* [Work instruction]: Copy out word for word everything from the line containing "any errors in the Service will be corrected." down to the line containing "You agree to", both of those lines included.

* [Source material]:
────────────────

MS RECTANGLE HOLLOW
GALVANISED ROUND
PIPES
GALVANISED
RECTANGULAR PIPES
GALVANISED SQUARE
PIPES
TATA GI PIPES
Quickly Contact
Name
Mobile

────────────────

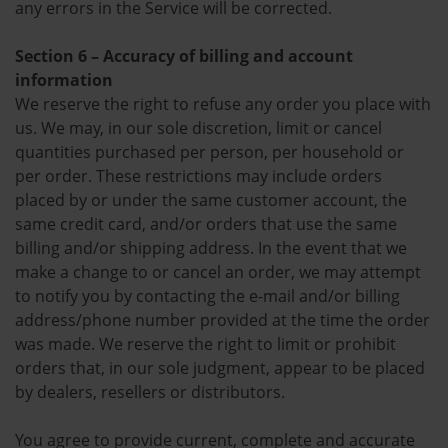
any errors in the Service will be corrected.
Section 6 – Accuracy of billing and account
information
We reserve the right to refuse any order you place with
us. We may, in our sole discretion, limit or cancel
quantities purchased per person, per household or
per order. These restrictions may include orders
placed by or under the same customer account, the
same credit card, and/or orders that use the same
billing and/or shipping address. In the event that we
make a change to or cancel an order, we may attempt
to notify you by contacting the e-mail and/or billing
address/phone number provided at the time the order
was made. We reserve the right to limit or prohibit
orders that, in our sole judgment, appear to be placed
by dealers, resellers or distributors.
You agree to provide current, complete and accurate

────────────────

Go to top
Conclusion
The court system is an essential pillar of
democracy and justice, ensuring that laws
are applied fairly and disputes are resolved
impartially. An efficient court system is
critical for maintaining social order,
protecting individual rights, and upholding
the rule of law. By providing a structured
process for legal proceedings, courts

────────────────

* [Exercise response]:
any errors in the Service will be corrected.
Section 6 – Accuracy of billing and account
information
We reserve the right to refuse any order you place with
us. We may, in our sole discretion, limit or cancel
quantities purchased per person, per household or
per order. These restrictions may include orders
placed by or under the same customer account, the
same credit card, and/or orders that use the same
billing and/or shipping address. In the event that we
make a change to or cancel an order, we may attempt
to notify you by contacting the e-mail and/or billing
address/phone number provided at the time the order
was made. We reserve the right to limit or prohibit
orders that, in our sole judgment, appear to be placed
by dealers, resellers or distributors.
You agree to provide current, complete and accurate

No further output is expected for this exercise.